= What the task requires =
When you reach the line in the data below that contains "35. Scottish Medicines", please start repeating lines exactly, and stop after the line that contains "37. Australian Pharmaceutical", repeating nothing else.

━━━ Data ━━━

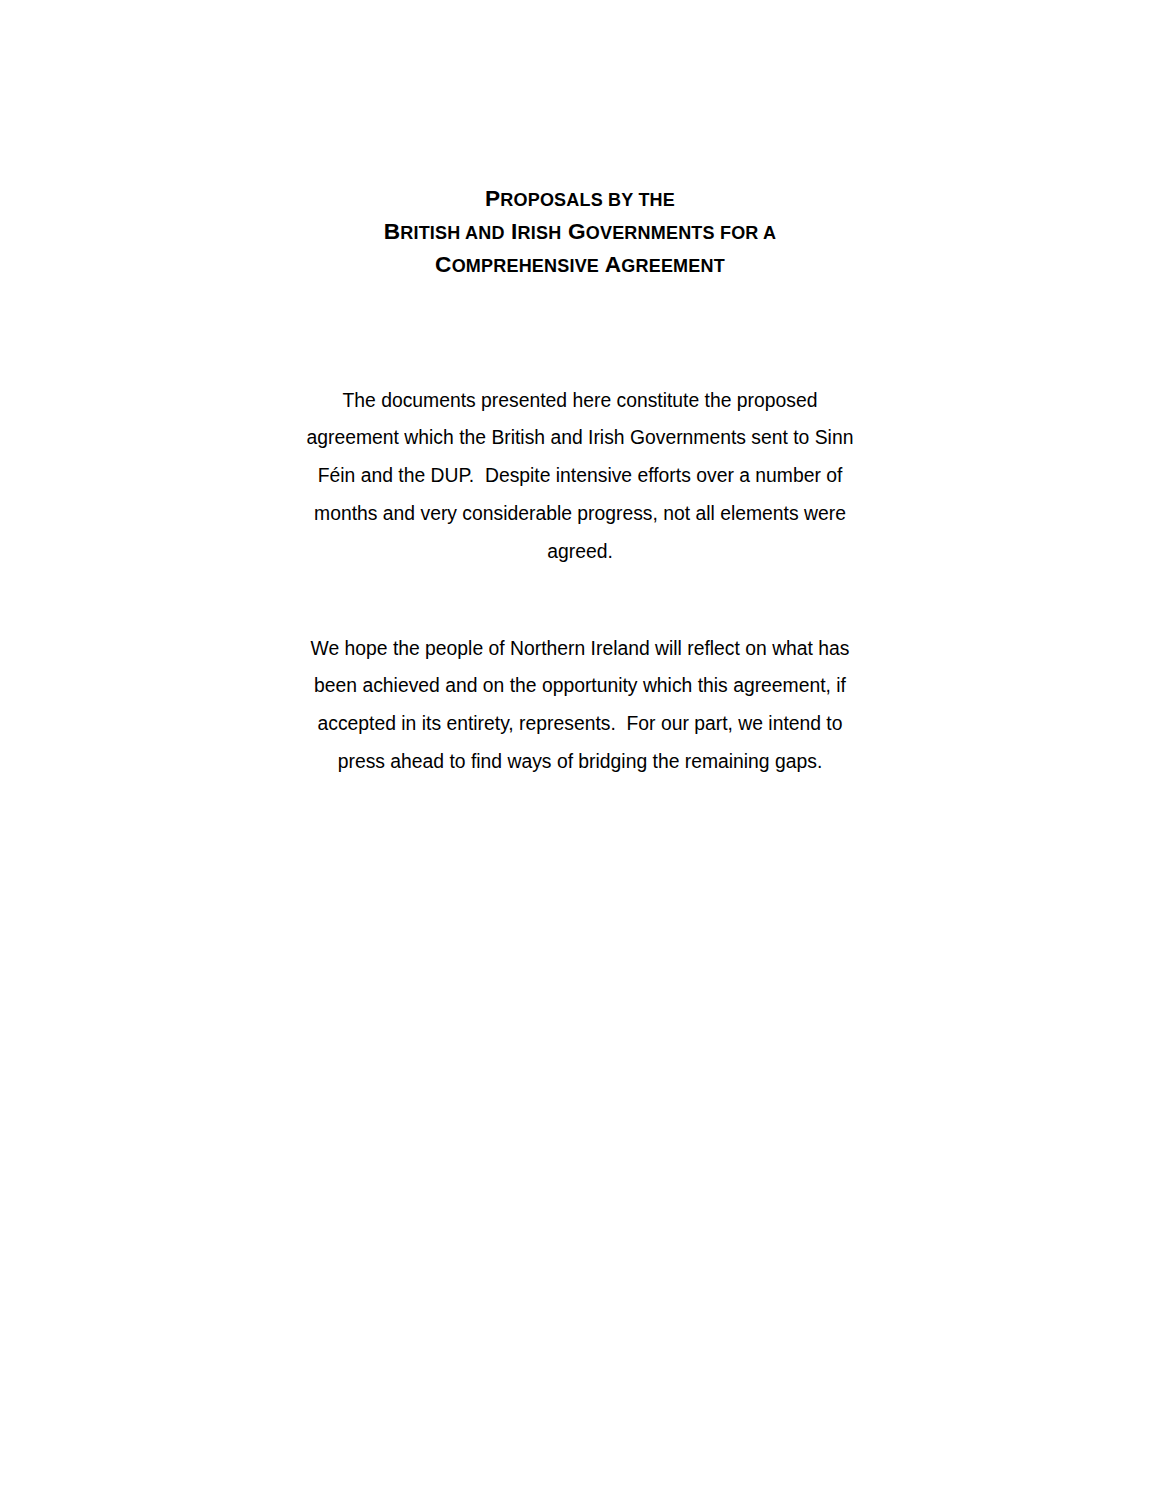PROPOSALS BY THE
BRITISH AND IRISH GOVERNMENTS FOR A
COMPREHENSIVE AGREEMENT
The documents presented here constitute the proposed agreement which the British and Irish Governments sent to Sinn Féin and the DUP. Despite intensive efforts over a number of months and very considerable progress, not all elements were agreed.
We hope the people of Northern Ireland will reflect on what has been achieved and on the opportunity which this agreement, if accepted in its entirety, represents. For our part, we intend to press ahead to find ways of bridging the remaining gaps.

━━━
━━━ Data ━━━

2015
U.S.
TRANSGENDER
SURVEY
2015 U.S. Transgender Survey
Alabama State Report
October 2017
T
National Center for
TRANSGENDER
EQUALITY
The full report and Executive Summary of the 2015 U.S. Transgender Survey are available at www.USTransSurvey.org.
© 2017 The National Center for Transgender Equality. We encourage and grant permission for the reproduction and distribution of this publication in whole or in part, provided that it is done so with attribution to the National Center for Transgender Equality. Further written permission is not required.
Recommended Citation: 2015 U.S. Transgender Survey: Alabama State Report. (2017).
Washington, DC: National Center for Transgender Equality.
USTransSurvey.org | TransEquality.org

━━━
━━━ Data ━━━

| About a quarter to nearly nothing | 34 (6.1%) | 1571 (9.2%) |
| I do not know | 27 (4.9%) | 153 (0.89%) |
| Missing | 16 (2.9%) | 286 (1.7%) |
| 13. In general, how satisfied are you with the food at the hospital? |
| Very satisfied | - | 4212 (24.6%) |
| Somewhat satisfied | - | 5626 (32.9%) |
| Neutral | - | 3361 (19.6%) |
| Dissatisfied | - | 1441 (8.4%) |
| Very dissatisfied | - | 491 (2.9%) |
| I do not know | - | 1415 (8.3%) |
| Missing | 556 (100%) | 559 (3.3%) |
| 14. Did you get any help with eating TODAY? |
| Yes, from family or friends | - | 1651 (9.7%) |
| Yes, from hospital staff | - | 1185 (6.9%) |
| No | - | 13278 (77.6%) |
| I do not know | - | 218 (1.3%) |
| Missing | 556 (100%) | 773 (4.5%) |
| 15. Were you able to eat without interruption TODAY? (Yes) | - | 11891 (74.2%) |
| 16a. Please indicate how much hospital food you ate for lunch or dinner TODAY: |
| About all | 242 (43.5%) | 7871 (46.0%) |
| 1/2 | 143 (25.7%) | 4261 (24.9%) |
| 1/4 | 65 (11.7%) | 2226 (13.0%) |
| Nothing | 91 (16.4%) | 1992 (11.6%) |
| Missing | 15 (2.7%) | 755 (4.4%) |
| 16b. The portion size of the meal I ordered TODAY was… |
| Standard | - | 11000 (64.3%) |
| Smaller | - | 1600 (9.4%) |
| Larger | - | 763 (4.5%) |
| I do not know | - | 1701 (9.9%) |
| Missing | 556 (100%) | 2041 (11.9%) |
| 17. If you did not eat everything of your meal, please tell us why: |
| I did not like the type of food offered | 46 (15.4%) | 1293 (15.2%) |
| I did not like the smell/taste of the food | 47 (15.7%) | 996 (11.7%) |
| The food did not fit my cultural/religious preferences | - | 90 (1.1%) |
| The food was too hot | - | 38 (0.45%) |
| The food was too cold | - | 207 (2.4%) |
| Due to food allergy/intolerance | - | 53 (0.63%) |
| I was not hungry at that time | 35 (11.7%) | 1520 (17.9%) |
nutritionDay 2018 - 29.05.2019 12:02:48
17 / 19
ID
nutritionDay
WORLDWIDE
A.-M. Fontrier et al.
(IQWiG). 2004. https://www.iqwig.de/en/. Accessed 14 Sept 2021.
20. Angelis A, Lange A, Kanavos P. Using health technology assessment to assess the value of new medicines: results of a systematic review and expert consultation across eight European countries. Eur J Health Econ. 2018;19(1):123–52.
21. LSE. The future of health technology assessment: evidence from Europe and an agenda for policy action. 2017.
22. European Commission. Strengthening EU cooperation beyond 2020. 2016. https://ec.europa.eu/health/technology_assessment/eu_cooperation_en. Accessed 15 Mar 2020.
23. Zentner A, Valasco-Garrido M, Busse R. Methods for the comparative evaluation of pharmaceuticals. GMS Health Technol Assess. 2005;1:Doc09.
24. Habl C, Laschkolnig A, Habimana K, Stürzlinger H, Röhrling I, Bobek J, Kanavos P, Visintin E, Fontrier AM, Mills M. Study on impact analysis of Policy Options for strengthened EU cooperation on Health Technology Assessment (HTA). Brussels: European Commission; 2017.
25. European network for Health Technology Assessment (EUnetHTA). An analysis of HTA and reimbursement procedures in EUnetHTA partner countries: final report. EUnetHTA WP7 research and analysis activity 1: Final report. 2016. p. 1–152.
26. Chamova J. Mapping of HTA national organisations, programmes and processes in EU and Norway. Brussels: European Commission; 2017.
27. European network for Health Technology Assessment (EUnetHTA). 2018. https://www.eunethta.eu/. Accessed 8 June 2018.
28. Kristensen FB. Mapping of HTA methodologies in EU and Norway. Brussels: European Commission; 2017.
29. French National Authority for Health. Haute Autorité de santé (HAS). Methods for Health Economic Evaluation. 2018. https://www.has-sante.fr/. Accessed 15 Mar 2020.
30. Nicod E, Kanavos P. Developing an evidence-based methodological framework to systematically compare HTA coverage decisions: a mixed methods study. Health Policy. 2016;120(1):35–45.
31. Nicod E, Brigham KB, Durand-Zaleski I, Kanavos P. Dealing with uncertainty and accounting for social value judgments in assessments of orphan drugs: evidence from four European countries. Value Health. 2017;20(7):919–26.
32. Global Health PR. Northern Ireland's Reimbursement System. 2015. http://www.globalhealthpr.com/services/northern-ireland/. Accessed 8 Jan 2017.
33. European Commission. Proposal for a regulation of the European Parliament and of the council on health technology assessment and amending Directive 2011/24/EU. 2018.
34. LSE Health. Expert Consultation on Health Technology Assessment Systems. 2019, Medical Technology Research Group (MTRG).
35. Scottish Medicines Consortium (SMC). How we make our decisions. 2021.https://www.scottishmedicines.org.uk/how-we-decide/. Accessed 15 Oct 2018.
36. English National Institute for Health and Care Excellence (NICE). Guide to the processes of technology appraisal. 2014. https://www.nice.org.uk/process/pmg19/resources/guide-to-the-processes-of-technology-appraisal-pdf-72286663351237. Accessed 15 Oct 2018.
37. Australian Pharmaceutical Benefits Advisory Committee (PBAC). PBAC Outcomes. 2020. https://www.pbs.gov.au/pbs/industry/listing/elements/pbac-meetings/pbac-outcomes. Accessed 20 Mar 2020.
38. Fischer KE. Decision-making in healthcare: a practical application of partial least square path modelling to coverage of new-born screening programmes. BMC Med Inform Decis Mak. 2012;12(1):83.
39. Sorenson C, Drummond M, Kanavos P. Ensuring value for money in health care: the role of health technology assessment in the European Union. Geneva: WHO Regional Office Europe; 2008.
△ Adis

━━━

= Exercise response =
35. Scottish Medicines Consortium (SMC). How we make our decisions. 2021.https://www.scottishmedicines.org.uk/how-we-decide/. Accessed 15 Oct 2018.
36. English National Institute for Health and Care Excellence (NICE). Guide to the processes of technology appraisal. 2014. https://www.nice.org.uk/process/pmg19/resources/guide-to-the-processes-of-technology-appraisal-pdf-72286663351237. Accessed 15 Oct 2018.
37. Australian Pharmaceutical Benefits Advisory Committee (PBAC). PBAC Outcomes. 2020. https://www.pbs.gov.au/pbs/industry/listing/elements/pbac-meetings/pbac-outcomes. Accessed 20 Mar 2020.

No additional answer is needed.